Survived_Titanic <- df_titanic[(df_titanic$Survived == 1)]
NoSurvived_Titanic <- df_titanic[(df_titanic$Survived == 0)]
PassengerClassCount1 <- data.frame(count(Survived_Titanic, "Class"))
PassengerClassCount1 <- na.omit(PassengerClassCount1[order(agecount$freq,decreasing = TRUE),])
PassengerClassCount0 <- data.frame(count(NoSurvived_Titanic, "Class"))
PassengerClassCount0 <- na.omit(PassengerClassCount0[order(agecount$freq,decreasing = TRUE),])

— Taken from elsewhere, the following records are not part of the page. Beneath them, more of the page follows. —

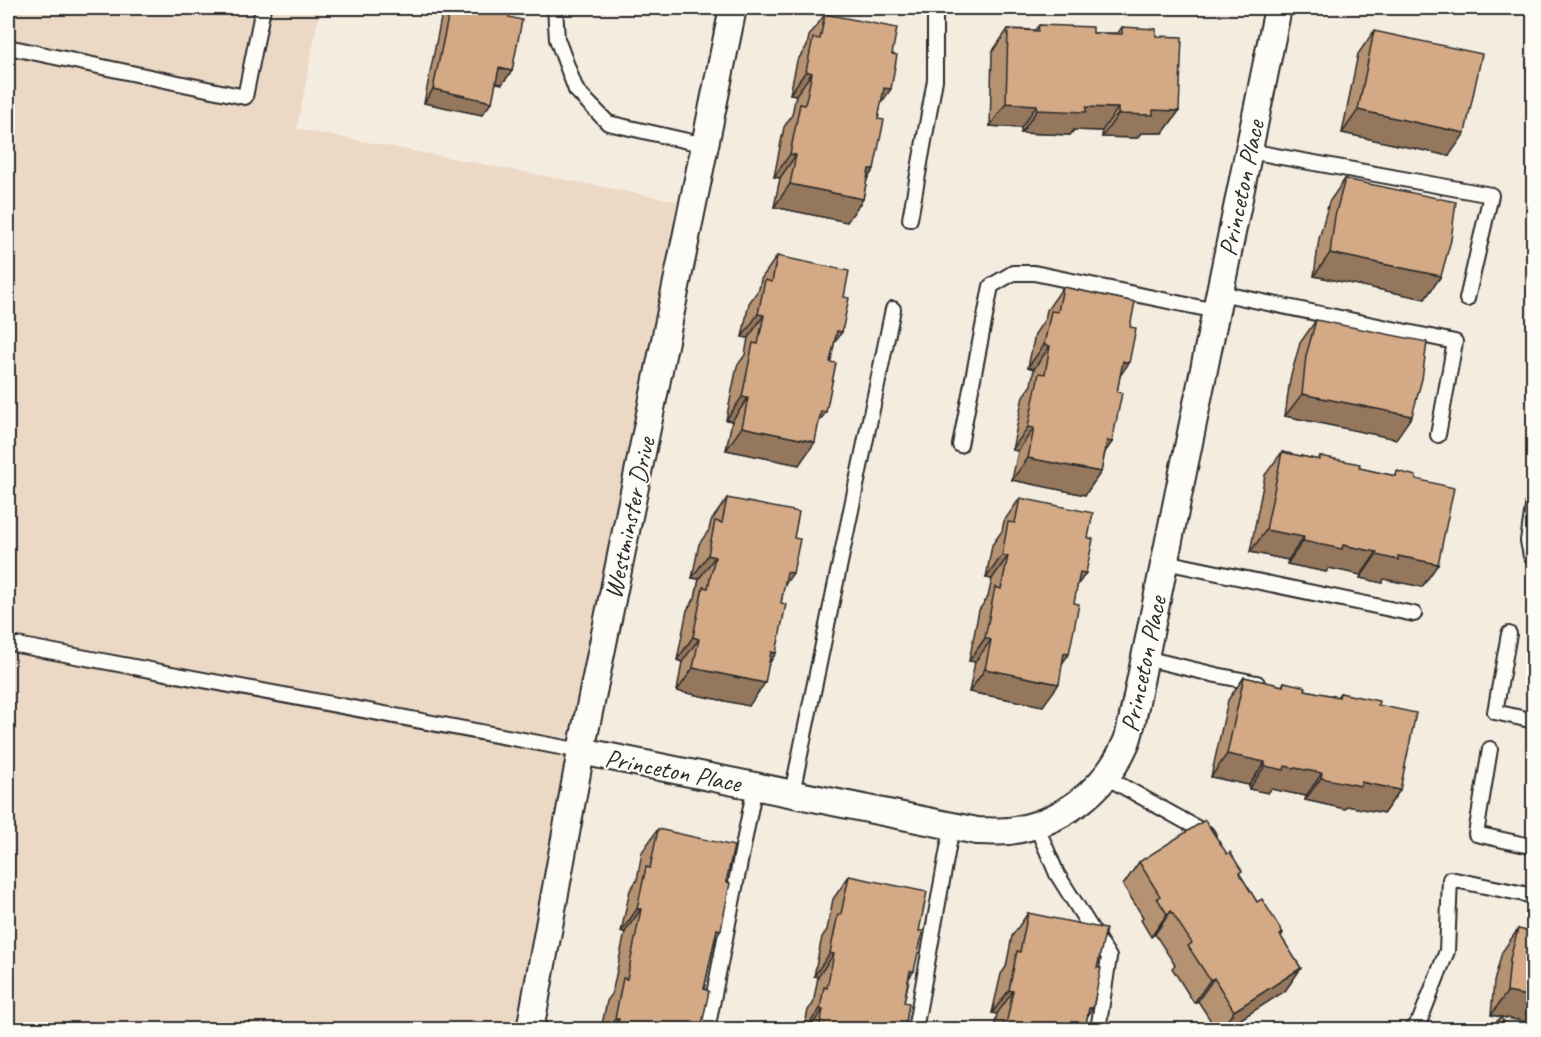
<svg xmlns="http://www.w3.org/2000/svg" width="1541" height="1037" font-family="Caveat,sans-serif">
<rect width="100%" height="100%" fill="#f5ece0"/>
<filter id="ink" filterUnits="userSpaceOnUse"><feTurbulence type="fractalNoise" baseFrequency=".0167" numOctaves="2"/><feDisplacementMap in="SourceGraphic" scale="12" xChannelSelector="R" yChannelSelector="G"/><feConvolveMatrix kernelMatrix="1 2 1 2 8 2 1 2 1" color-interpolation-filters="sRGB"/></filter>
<g filter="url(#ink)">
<polygon fill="#ebd8c5" points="8,8 320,8 297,129 693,204 530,1029 8,1029"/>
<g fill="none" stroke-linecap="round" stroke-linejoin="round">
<g stroke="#2b2b2b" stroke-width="18">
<g id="service">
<polyline points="555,8 557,39 576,90 608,123 705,145"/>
<polyline points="8,47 245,97 263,8"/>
<polyline points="1249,151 1491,195 1467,299"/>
<polyline points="910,219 935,80 935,8"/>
<polyline points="1220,293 1455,342 1438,435"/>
<polyline points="960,445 991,286 1013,273 1034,273 1216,311"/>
<polyline points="1534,500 1528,541 1531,556 1534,557"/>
<polyline points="1165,562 1414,614"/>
<polyline points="1509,634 1495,712 1534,721"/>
<polyline points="17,645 581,751"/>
<polyline points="1145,658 1216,675 1257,683"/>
<polyline points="1490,749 1476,834 1534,847"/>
<polyline points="1106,777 1206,833 1208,836"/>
<polyline points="792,793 893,309"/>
<polyline points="1036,825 1057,874 1109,957 1098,1030"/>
<polyline points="707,1030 755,786"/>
<polyline points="915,1030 952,826"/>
<polyline points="1411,1030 1420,1020 1447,951 1450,879 1534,896"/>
</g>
</g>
<g stroke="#2b2b2b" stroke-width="30">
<g id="minor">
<path d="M581 751 977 831C988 831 999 832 1009 831 1060 824 1105 791 1126 743 1129 736 1130 729 1132 721L1278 8"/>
<polyline points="530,1030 581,751 733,8"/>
</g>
</g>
<use href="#service" stroke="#fdfcf7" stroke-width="14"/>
<use href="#minor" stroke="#fdfcf7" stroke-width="26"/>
</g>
<g fill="#b59272" stroke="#2b2b2b" stroke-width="1.5">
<polygon points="443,8 511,8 509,17 512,71 502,84 496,83 482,115 424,103"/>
<polygon points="825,14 881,103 878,119 874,169 867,179 863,199 847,222 774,207 780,178 774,177 784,127 792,115 796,95 790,94 797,61 807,46 809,36"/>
<polygon points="1039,25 1093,33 1118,33 1122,27 1156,36 1179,111 1163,133 1141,133 1137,138 1102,137 1102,131 1074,130 1070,135 1021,133 1021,128 990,126 992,52 1008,29 1035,30"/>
<polygon points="1374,31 1449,156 1342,133 1358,54"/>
<polygon points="1345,179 1441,276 1425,299 1314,276 1319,239 1329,202"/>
<polygon points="777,256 834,345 819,422 799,465 726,450 732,421 726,420 737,366 745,355 748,338 742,337 749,303 759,289 761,279"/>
<polygon points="1063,287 1120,375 1117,392 1112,442 1105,452 1101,472 1085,495 1012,480 1018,451 1012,450 1023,396 1031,385 1034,369 1028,367 1035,334 1045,319 1047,310"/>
<polygon points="1316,320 1396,439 1285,416 1290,379 1300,343"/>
<polygon points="1282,452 1318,460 1320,456 1359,468 1395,476 1397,471 1416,479 1438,564 1422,587 1384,579 1382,583 1360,578 1361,575 1329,568 1326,572 1287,564 1288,560 1250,552 1265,475"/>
<polygon points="727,498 784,586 781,603 776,653 769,664 749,706 677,691 682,662 677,660 687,610 695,598 699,579 692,578 699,544 709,530 711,521"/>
<polygon points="1020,498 1077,585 1062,664 1043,706 969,692 975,662 969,661 979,610 988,597 992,579 986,578 992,545 1002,531 1004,521"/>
<polygon points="1244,677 1282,686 1284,682 1305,690 1337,697 1340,693 1378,705 1400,790 1384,813 1347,806 1345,809 1305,800 1306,796 1271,789 1268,793 1249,789 1249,785 1211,777 1228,700"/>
<polygon points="1533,800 1533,819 1530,818"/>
<polygon points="658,829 715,939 704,989 701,1029 601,1029 607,1001 612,994 625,932 621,932 630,890 637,880 642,852"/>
<polygon points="1227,854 1257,902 1283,933 1281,937 1301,968 1285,991 1225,1029 1216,1029 1198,1001 1194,1003 1172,968 1175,965 1155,934 1151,937 1141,920 1143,917 1123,885 1139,862"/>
<polygon points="849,876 909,980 904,1002 903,1029 804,1029 808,1010 813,1004 818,977 814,976 822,937 827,930 833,899"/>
<polygon points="1028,913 1087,1017 1085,1029 994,1029 997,1014 992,1013 1001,974 1006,967 1012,936"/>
<polygon points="1518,929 1533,1023 1491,1015 1494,982 1502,952"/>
</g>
<g fill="#94775d" stroke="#2b2b2b" stroke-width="1.5">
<polygon points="499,68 512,71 502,84 490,81"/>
<polygon points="806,71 812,73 796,95 790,94"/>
<polygon points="884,88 891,89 875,112"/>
<polygon points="433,89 492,102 482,115 424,103"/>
<polygon points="1006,103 1037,105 1021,128 990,126"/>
<polygon points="1086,107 1118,108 1102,131 1074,130 1070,135 1021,133 1037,110"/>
<polygon points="1153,110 1179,111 1163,133 1141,133 1137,138 1102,137 1118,114"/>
<polygon points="1358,110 1465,133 1449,156 1342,133"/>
<polygon points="790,154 796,155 780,178 774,177"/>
<polygon points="869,169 874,169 858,192"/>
<polygon points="790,184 863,199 847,222 774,207"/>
<polygon points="1330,253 1441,276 1425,299 1314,276"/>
<polygon points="758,314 764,315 748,338 742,337"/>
<polygon points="837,331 842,332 826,355"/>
<polygon points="1044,345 1050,346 1034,369 1028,367"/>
<polygon points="1123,361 1129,363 1113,386"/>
<polygon points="1302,394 1412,416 1396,439 1285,416"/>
<polygon points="742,397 748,398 732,421 726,420"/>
<polygon points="821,411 826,412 810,435"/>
<polygon points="742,427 815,442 799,465 726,450"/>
<polygon points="1028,427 1034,428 1018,451 1012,450"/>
<polygon points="1107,441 1112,442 1096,465"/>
<polygon points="1028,458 1101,472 1085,495 1012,480"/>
<polygon points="1266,530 1304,537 1288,560 1250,552"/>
<polygon points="1303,541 1343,545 1377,552 1361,575 1329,568 1326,572 1287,564"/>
<polygon points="708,555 715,557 699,579 692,578"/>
<polygon points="1002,555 1008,556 992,579 986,578"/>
<polygon points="1376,555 1398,556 1438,564 1422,587 1384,579 1382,583 1360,578"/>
<polygon points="787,572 793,573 777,596"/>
<polygon points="1080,572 1086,573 1070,596"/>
<polygon points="693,637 699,639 682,662 677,660"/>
<polygon points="985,638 991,640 975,662 969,661"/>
<polygon points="771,652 776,653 760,676"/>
<polygon points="1064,653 1069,654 1053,676"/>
<polygon points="693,668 765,683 749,706 677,691"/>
<polygon points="985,669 1059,684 1043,706 969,692"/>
<polygon points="1227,754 1265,762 1249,785 1211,777"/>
<polygon points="1265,766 1285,766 1322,773 1306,796 1271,789 1268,793 1249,789"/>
<polygon points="1321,778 1361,782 1400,790 1384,813 1347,806 1345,809 1305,800"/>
<polygon points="1533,813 1533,819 1530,818"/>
<polygon points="637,909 641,909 625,932 621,932"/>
<polygon points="1171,911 1155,934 1151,937 1167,914"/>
<polygon points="717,929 721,930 705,953"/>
<polygon points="830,953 834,954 818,977 814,976"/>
<polygon points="1301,968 1285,991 1225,1029 1221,1029 1234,1011"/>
<polygon points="910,971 914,971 898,994"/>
<polygon points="1214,978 1198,1001 1194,1003 1210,980"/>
<polygon points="1009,990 1013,991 997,1014 992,1013"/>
<polygon points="1507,992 1533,997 1533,1023 1491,1015"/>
<polygon points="1089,1008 1093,1008 1079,1029"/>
<polygon points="820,1009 823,1010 809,1029 805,1029"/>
<polygon points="615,1019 619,1019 611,1029 607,1029"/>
</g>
<g fill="#d3aa85" stroke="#2b2b2b" stroke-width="1.5">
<polygon points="450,8 511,8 509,17 522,20 512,71 499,68 492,102 433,89"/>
<polygon points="825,14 897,28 892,54 897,55 891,89 884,88 878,119 884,120 874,169 869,169 863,199 790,184 796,155 790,154 800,104 805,105 812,73 806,71 813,38 820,39"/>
<polygon points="1039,25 1093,27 1093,33 1122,34 1122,27 1156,29 1156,36 1182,37 1179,111 1153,110 1153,115 1118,114 1118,108 1086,107 1086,112 1037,110 1037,105 1006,103 1008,29 1038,31"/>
<polygon points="1374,31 1482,54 1465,133 1358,110"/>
<polygon points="1345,179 1456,202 1451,240 1441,276 1330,253 1335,216"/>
<polygon points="777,256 849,271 844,297 849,298 842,332 837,331 830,362 836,363 826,412 821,411 815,442 742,427 748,398 742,397 753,343 758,344 764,315 758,314 765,280 772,282"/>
<polygon points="1063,287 1135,302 1130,327 1136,328 1129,363 1123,361 1117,392 1122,393 1112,442 1107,441 1101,472 1028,458 1034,428 1028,427 1039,373 1045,374 1050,346 1044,345 1051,311 1058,312"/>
<polygon points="1316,320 1427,342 1422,379 1412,416 1302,394 1306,356"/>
<polygon points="1282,452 1320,460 1320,456 1360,464 1359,468 1396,476 1397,471 1416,476 1416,479 1454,488 1438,564 1398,556 1398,560 1376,555 1377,552 1343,545 1342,549 1303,541 1304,537 1266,530"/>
<polygon points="727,498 799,512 794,538 800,539 793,573 787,572 781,603 786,604 776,653 771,652 765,683 693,668 699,639 693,637 703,587 708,588 715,557 708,555 715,521 722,523"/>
<polygon points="1020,498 1093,513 1088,538 1093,539 1086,573 1080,572 1074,603 1079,604 1069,654 1064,653 1059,684 985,669 991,640 985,638 995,587 1001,589 1008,556 1002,555 1008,522 1015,523"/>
<polygon points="1244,677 1283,686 1284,682 1306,687 1305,690 1339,697 1340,693 1379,701 1378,705 1416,713 1400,790 1361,782 1361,786 1321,778 1322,773 1285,766 1284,770 1265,766 1265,762 1227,754"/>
<polygon points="1205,820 1227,854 1230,852 1242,871 1239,873 1257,902 1262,899 1283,933 1280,935 1301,968 1234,1011 1214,978 1210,980 1188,946 1192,943 1171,911 1167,914 1157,898 1160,896 1139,862"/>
<polygon points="658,829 734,846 726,882 730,883 721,930 717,929 704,989 709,991 701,1029 616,1029 619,1019 615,1019 623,978 627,979 641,909 637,909 646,867 650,868"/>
<polygon points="849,876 927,892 919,931 923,931 914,971 910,971 904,1002 909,1003 905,1028 900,1027 899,1029 819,1029 823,1010 820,1009 824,987 827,988 834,954 830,953 838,914 841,914"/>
<polygon points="1028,913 1106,929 1097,968 1101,968 1093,1008 1089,1008 1085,1029 1002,1029 1003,1024 1006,1025 1013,991 1009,990 1017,951 1020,952"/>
<polygon points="1518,929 1533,932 1533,997 1507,992 1510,959"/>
<polygon points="1501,1018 1511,1029 1486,1029"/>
</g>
</g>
<g text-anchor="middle" stroke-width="4.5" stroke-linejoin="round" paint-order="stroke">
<g font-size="26" fill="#2b2b2b" stroke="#fdfcf7">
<text transform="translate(1241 188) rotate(-78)" y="9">Princeton Place</text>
<text transform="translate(629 518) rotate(-78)" y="9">Westminster Drive</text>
<text transform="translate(1143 664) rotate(-78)" y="9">Princeton Place</text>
<text transform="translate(673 770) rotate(11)" y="9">Princeton Place</text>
</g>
</g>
<rect width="1541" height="1037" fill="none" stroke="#fdfcf7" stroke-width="30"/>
<rect x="15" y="15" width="1511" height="1007" fill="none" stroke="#2b2b2b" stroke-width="2" filter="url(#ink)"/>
</svg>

#convert passenger ID to character value
df_titanic$PassengerId <- as.character(df_titanic$PassengerId)
#survived
plot1 <- ggplot(PassengerClassCount1, aes(x=Class, y=freq, fill = freq)) +
geom_bar(stat="identity") +
labs(title="Survived") +
theme(plot.title = element_text(hjust = 0.5)) +
scale_fill_gradient2(low = "#3d7185", mid = "#dbba2f", high = "#b52618",
midpoint = 120)
#did not survive
plot0 <- ggplot(PassengerClassCount0, aes(x=Class, y=freq, fill = freq)) +
geom_bar(stat="identity") +
labs(title="Did not Survive") +
theme(plot.title = element_text(hjust = 0.5)) +
scale_fill_gradient2(low = "#3d7185", mid = "#dbba2f", high = "#b52618",
midpoint = 120)
grid.arrange(plot0, plot1, ncol=2)
Comparative Survival Rates by Class
plot_ly( hole=0.75 ) %>%
layout(title="Survival Rate by Class") %>%
add_pie(df_titanic[df_titanic$Class == "First Class",],
df_titanic[df_titanic$Class == "First Class",Survived_Iceberg],
df_titanic[df_titanic$Class == "First Class",PassengerId],
textposition="inside",
marker = list(colors = c("#3d7185","#b52618")),
hovertemplate = "Class:First Class<br>Percent:%{percent}<br>Passenger Count:
%{value}<extra>/</extra>") %>%
add_pie(df_titanic[df_titanic$Class == "Second Class",],
df_titanic[df_titanic$Class == "Second Class",Survived_Iceberg],
df_titanic[df_titanic$Class == "Second Class",PassengerId],
textposition="inside",
hovertemplate = "Class:Second Class<br>Percent:%{percent}<br>Passenger Count:
%{value}<extra>/</extra>",
domain = list(
x = c(0.16,0.84),
y = c(0.16,0.84)
)) %>%
add_pie(df_titanic[df_titanic$Class == "Third Class",],
df_titanic[df_titanic$Class == "Third Class",Survived_Iceberg],
df_titanic[df_titanic$Class == "Third Class",PassengerId],
textposition="inside",
hovertemplate = "Class:Third Class<br>Percent:%{percent}<br>Passenger Count:
%{value}<extra>/</extra>",
domain = list(
x = c(0.27,0.73),
y = c(0.27,0.73)
))
The trellis representation factors impacting survival shows us more depth. Here we can examine the role each of the factors plays in survival. The most obvious call out here is the Third class male plot. We can see in that plot that survival is proportionately the lowest of the six plots for this group. We can also determine that females had a better rate of survival than males in the second class.
new_df_titanic %>%
ggplot(aes(x = Age, fill = Survived_Iceberg)) +
geom_histogram(bins=30) +
facet_wrap(~Sex + Class) +
scale_fill_manual(values = c("Survived" = "#3d7185",
"Did not Survive" = "#b52618")) +
labs(title = "Survival by Age, Sex and Passenger Class", x = "Passenger Count", y = "Age")
## {-}
We can conclude from the visualizations above that Age, Sex, and Class all played significant roles in survival aboard the Titanic. Aligning with the movie depiction, women (mothers) and children must have been loaded into the life boats to safety first as they have a high survival rate. Following this, it seems the next groups of passengers to board the life boats to safety were the upper class passengers. We can determine that First Class passengers had a higher chance of survival as opposed to second and third class passengers aboard the Titanic. Based on our findings, we can see that third class males fared the least well in this disasterous event.